= Blanche Auzello =

French-American resistance fighter

Blanche Auzello (née Rubenstein; c. 1897–1969) was a French American who ran the Hôtel Ritz Paris with her husband. She relayed messages for the French Resistance during the Nazi occupation of Paris. She acted in silent films in the United States before leaving for Paris with her friend, fellow actor Pearl White. In Paris, she married Claude Auzello who later became the manager of the Ritz. She was imprisoned and interrogated at the Fresnes Prison during the resistance. Her husband shot her in a murder–suicide in 1969.

==Early life and acting==
Blanche Rubenstein was born around 1897 in Manhattan, New York, the youngest of German-Jewish immigrants Sara and Isaac Rubenstein's seven children. Her brother Sylvester sold films and introduced her to the Pathé movie studio. She acted in a handful of silent films, including the serials of the actress Pearl White.

Rubenstein became friends with White and they both travelled to France in 1923 where White hoped to reboot her acting career.
Blanche went to Paris, intending to meet a lover, J'Ali Ledene, a wealthy Egyptian prince.

==Life in Paris==
On her first night in Paris, Blanche met Claude Auzello, the assistant manager at their hotel. She married him around 1924. While he kept a mistress, she would meet up with J'Ali Ledene. Claude later became the assistant manager at the Hôtel Ritz Paris. The Ritz had a quota for Jewish people, so Blanche converted to Christianity. During the 1920s and 1930s, she assisted Claude in managing the hotel, building relationships with the employees and anticipating the guests' needs. He was promoted to manager in the mid-1930s.

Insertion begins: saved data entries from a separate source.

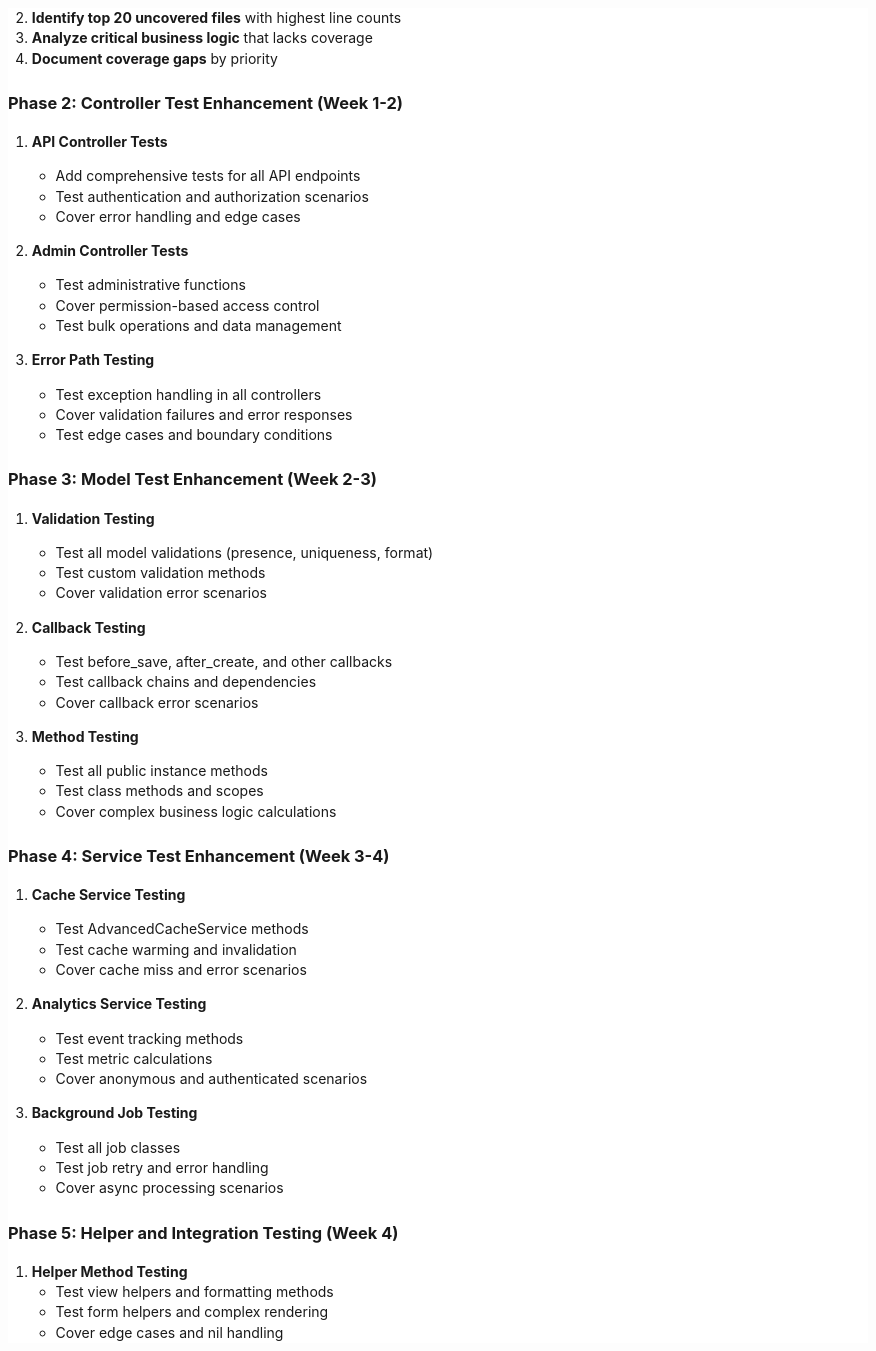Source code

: 2. **Identify top 20 uncovered files** with highest line counts
3. **Analyze critical business logic** that lacks coverage
4. **Document coverage gaps** by priority

### **Phase 2: Controller Test Enhancement (Week 1-2)**
1. **API Controller Tests**
   - Add comprehensive tests for all API endpoints
   - Test authentication and authorization scenarios
   - Cover error handling and edge cases

2. **Admin Controller Tests**
   - Test administrative functions
   - Cover permission-based access control
   - Test bulk operations and data management

3. **Error Path Testing**
   - Test exception handling in all controllers
   - Cover validation failures and error responses
   - Test edge cases and boundary conditions

### **Phase 3: Model Test Enhancement (Week 2-3)**
1. **Validation Testing**
   - Test all model validations (presence, uniqueness, format)
   - Test custom validation methods
   - Cover validation error scenarios

2. **Callback Testing**
   - Test before_save, after_create, and other callbacks
   - Test callback chains and dependencies
   - Cover callback error scenarios

3. **Method Testing**
   - Test all public instance methods
   - Test class methods and scopes
   - Cover complex business logic calculations

### **Phase 4: Service Test Enhancement (Week 3-4)**
1. **Cache Service Testing**
   - Test AdvancedCacheService methods
   - Test cache warming and invalidation
   - Cover cache miss and error scenarios

2. **Analytics Service Testing**
   - Test event tracking methods
   - Test metric calculations
   - Cover anonymous and authenticated scenarios

3. **Background Job Testing**
   - Test all job classes
   - Test job retry and error handling
   - Cover async processing scenarios

### **Phase 5: Helper and Integration Testing (Week 4)**
1. **Helper Method Testing**
   - Test view helpers and formatting methods
   - Test form helpers and complex rendering
   - Cover edge cases and nil handling
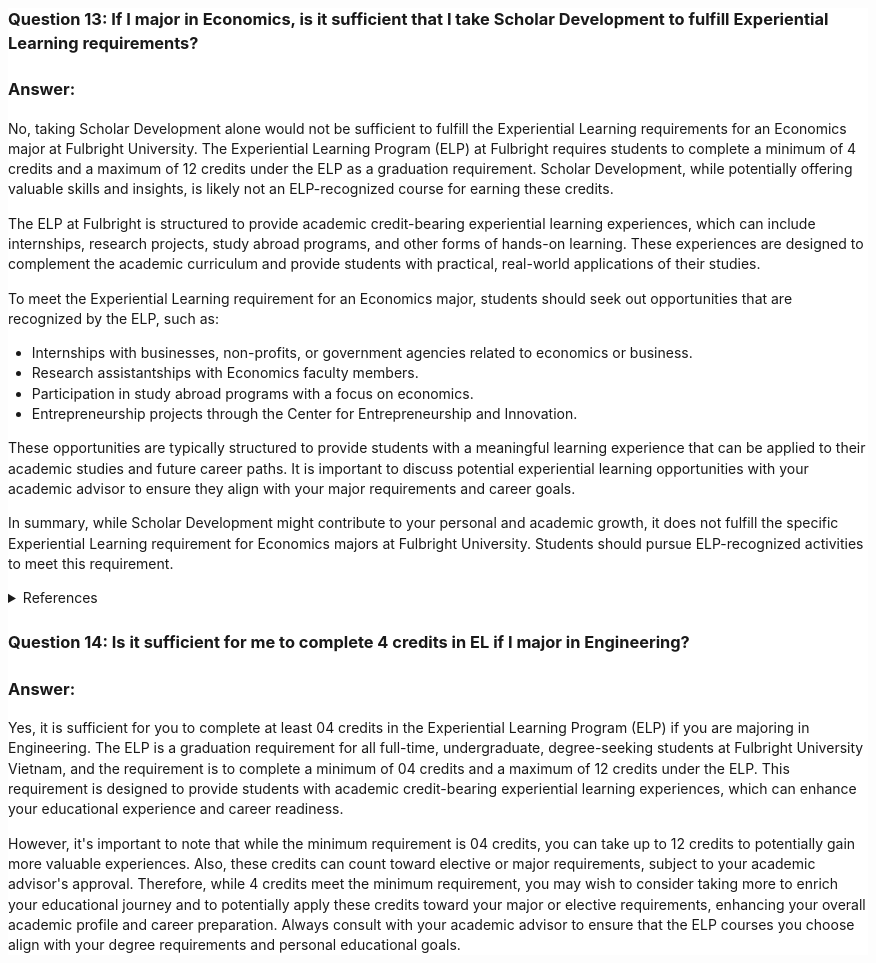 ### Question 13: If I major in Economics, is it sufficient that I take Scholar Development to fulfill Experiential Learning requirements?  
### Answer: 

No, taking Scholar Development alone would not be sufficient to fulfill the Experiential Learning requirements for an Economics major at Fulbright University. The Experiential Learning Program (ELP) at Fulbright requires students to complete a minimum of 4 credits and a maximum of 12 credits under the ELP as a graduation requirement. Scholar Development, while potentially offering valuable skills and insights, is likely not an ELP-recognized course for earning these credits.

The ELP at Fulbright is structured to provide academic credit-bearing experiential learning experiences, which can include internships, research projects, study abroad programs, and other forms of hands-on learning. These experiences are designed to complement the academic curriculum and provide students with practical, real-world applications of their studies.

To meet the Experiential Learning requirement for an Economics major, students should seek out opportunities that are recognized by the ELP, such as:

- Internships with businesses, non-profits, or government agencies related to economics or business.
- Research assistantships with Economics faculty members.
- Participation in study abroad programs with a focus on economics.
- Entrepreneurship projects through the Center for Entrepreneurship and Innovation.

These opportunities are typically structured to provide students with a meaningful learning experience that can be applied to their academic studies and future career paths. It is important to discuss potential experiential learning opportunities with your academic advisor to ensure they align with your major requirements and career goals.

In summary, while Scholar Development might contribute to your personal and academic growth, it does not fulfill the specific Experiential Learning requirement for Economics majors at Fulbright University. Students should pursue ELP-recognized activities to meet this requirement.  

<details><summary>References</summary></details> 

### Question 14: Is it sufficient for me to complete 4 credits in EL if I major in Engineering?  
### Answer: 

Yes, it is sufficient for you to complete at least 04 credits in the Experiential Learning Program (ELP) if you are majoring in Engineering. The ELP is a graduation requirement for all full-time, undergraduate, degree-seeking students at Fulbright University Vietnam, and the requirement is to complete a minimum of 04 credits and a maximum of 12 credits under the ELP. This requirement is designed to provide students with academic credit-bearing experiential learning experiences, which can enhance your educational experience and career readiness.

However, it's important to note that while the minimum requirement is 04 credits, you can take up to 12 credits to potentially gain more valuable experiences. Also, these credits can count toward elective or major requirements, subject to your academic advisor's approval. Therefore, while 4 credits meet the minimum requirement, you may wish to consider taking more to enrich your educational journey and to potentially apply these credits toward your major or elective requirements, enhancing your overall academic profile and career preparation. Always consult with your academic advisor to ensure that the ELP courses you choose align with your degree requirements and personal educational goals.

She later recollected that "the hotel was an incredible place...the men stood out, sharp, brilliant, the women were beautiful, and everybody was rich."

In 1939, with World War II impending, Auzello resisted her husband's urging that she return to the United States. During the Nazi occupation of Paris, German soldiers took over the Ritz. Claude relayed information he had overheard to the French Resistance. Blanche was friends with Lily Kharmayeff, a member of the French underground, and acted as a messenger for the resistance. Blanche was captured and imprisoned on more than one occasion. She was sent to the Fresnes Prison where she was imprisoned for a month, enduring interrogations and isolation.

During the 1960s, Blanche had fainting spells. On 29 May 1969, in the 8th arrondissement of Paris, Auzello was shot to death by her husband, who then shot himself.

==Fictional accounts==
Auzello's nephew, Samuel Marx, wrote a semi-fictional biography of her in 1978 entitled Queen of the Ritz. The portrayal of Auzello's friendship with Pearl White was criticised for being "entirely fictional, including invented conversations and alleged incidents totally out of keeping with the actual chronology of events."

Auzello's involvement at the Ritz was recounted in Tilar Mazzeo's 2014 book The Hotel on Place Vendôme. She was fictionalised in the 2019 Melanie Benjamin novel Mistress of the Ritz.

Blanche Auzello is one of the main characters in the novel Le Barman du Ritz (ISBN 978-2226479938), by French writer Philippe Collin, published in April 2024 by Albin Michel, a well-researched fictionalised account of life in the Ritz under German occupation of Paris (1940–1944). The central character is the eponymous barman, Frank Meier, who secretly loves Blanche and (in the book) procured her fake papers.